Graph Neural Networks have achieved tremendous success in modeling complex graph data in a variety of applications. However, there are limited studies investigating privacy protection in GNNs. In this work, we propose a learning framework that can provide node privacy at the user level, while incurring low utility loss. We focus on a decentralized notion of Differential Privacy, namely Local Differential Privacy, and apply randomization mechanisms to perturb both feature and label data at the node level before the data is collected by a central server for model training. Specifically, we investigate the application of randomization mechanisms in high-dimensional feature settings and propose an LDP protocol with strict privacy guarantees. Based on frequency estimation in statistical analysis of randomized data, we develop reconstruction methods to approximate features and labels from perturbed data. We also formulate this learning framework to utilize frequency estimates of graph clusters to supervise the training procedure at a sub-graph level. Extensive experiments on real-world and semi-synthetic datasets demonstrate the validity of our proposed model.

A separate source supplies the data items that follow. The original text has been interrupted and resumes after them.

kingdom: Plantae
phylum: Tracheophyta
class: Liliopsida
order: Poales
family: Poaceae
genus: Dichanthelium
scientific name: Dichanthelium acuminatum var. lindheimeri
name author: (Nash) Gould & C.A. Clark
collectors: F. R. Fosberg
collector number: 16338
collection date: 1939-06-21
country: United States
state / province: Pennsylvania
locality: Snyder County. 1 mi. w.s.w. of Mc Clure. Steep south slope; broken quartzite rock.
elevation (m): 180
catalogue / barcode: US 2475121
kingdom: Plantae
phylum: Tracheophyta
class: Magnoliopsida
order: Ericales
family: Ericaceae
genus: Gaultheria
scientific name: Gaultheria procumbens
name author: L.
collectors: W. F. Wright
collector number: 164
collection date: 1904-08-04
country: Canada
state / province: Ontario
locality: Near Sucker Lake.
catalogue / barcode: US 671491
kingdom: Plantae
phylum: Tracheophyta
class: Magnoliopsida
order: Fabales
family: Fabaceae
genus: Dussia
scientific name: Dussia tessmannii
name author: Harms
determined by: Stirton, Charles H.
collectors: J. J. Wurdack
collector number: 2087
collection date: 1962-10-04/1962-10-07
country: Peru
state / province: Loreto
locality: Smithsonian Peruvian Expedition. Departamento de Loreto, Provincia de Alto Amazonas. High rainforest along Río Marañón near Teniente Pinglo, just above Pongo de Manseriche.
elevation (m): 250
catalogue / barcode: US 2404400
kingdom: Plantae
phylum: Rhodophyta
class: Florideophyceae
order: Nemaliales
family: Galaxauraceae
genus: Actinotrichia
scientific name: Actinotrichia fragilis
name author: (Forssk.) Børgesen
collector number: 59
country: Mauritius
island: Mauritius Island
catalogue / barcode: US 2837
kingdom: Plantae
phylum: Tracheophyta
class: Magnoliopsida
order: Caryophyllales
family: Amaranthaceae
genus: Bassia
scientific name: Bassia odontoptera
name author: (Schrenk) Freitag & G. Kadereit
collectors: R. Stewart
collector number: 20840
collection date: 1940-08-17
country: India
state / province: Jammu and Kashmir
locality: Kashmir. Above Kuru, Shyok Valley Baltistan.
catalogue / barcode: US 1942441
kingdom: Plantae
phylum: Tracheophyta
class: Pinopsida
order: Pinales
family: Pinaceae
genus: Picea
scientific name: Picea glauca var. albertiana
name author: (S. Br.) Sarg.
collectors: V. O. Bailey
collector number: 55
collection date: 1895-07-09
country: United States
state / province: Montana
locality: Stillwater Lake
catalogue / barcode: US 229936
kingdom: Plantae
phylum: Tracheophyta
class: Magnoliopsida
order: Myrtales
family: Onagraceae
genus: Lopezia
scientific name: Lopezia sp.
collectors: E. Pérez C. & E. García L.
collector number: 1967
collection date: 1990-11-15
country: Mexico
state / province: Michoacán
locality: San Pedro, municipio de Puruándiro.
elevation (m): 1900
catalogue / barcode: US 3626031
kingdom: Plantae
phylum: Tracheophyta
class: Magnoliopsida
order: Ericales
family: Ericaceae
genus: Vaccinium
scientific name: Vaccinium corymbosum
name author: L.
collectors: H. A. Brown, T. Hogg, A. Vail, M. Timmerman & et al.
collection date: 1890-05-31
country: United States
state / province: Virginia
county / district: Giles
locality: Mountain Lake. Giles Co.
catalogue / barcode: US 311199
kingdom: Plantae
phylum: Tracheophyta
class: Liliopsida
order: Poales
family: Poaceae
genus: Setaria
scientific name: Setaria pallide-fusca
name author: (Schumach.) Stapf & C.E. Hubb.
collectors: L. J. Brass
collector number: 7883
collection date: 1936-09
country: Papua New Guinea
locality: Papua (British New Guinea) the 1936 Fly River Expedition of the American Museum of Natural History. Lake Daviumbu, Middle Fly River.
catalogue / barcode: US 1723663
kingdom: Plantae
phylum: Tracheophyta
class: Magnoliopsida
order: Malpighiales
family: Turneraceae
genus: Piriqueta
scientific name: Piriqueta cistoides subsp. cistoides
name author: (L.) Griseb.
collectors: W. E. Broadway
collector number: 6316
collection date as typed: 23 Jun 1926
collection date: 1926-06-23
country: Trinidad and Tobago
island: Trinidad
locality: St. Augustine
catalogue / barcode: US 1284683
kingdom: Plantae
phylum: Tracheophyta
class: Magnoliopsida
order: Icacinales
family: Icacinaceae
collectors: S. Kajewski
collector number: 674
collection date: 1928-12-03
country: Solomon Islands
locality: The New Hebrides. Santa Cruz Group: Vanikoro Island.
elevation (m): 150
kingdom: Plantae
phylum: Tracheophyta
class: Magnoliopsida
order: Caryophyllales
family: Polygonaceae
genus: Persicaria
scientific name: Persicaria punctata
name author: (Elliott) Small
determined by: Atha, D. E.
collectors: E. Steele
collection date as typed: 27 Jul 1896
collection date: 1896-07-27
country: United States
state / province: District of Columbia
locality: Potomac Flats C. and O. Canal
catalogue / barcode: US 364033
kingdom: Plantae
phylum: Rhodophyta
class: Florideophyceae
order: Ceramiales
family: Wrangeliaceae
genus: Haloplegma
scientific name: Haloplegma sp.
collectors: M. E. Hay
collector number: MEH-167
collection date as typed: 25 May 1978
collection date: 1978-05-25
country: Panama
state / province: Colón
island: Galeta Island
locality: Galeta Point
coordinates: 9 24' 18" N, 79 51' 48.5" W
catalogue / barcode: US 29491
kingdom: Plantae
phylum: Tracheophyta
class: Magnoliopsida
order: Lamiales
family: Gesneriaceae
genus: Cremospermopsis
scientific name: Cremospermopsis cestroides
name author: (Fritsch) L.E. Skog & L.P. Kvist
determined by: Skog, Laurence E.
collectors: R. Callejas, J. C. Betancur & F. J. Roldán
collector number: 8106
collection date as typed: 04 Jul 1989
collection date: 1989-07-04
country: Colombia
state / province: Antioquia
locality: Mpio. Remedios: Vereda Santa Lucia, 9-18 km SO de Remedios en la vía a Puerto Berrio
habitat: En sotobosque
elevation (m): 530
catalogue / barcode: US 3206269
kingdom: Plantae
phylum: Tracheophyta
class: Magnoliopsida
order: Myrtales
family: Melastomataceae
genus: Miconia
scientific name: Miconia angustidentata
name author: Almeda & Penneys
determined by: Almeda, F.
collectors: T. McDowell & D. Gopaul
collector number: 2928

A Robust Classifier Under Missing-Not-At-Random Sample Selection Bias

The shift between the training and testing distributions is commonly due to sample selection bias, a type of bias caused by non-random sampling of examples to be included in the training set. Although there are many approaches proposed to learn a classifier under sample selection bias, few address the case where a subset of labels in the training set are missing-not-at-random (MNAR) as a result of the selection process. In statistics, Greene's method formulates this type of sample selection with logistic regression as the prediction model. However, we find that simply integrating this method into a robust classification framework is not effective for this bias setting. In this paper, we propose BiasCorr, an algorithm that improves on Greene's method by modifying the original training set in order for a classifier to learn under MNAR sample selection bias. We provide theoretical guarantee for the improvement of BiasCorr over Greene's method by analyzing its bias. Experimental results on real-world datasets demonstrate that BiasCorr produces robust classifiers and can be extended to outperform state-of-the-art classifiers that have been proposed to train under sample selection bias.

Achieving Counterfactual Fairness for Causal Bandit

In online recommendation, customers arrive in a sequential and stochastic manner from an underlying distribution and the online decision model recommends a chosen item for each arriving individual based on some strategy. We study how to recommend an item at each step to maximize the expected reward while achieving user-side fairness for customers, i.e., customers who share similar profiles will receive a similar reward regardless of their sensitive attributes and items being recommended. By incorporating causal inference into bandits and adopting soft intervention to model the arm selection strategy, we first propose the d-separation based UCB algorithm (D-UCB) to explore the utilization of the d-separation set in reducing the amount of exploration needed to achieve low cumulative regret. Based on that, we then propose the fair causal bandit (F-UCB) for achieving the counterfactual individual fairness. Both theoretical analysis and empirical evaluation demonstrate effectiveness of our algorithms.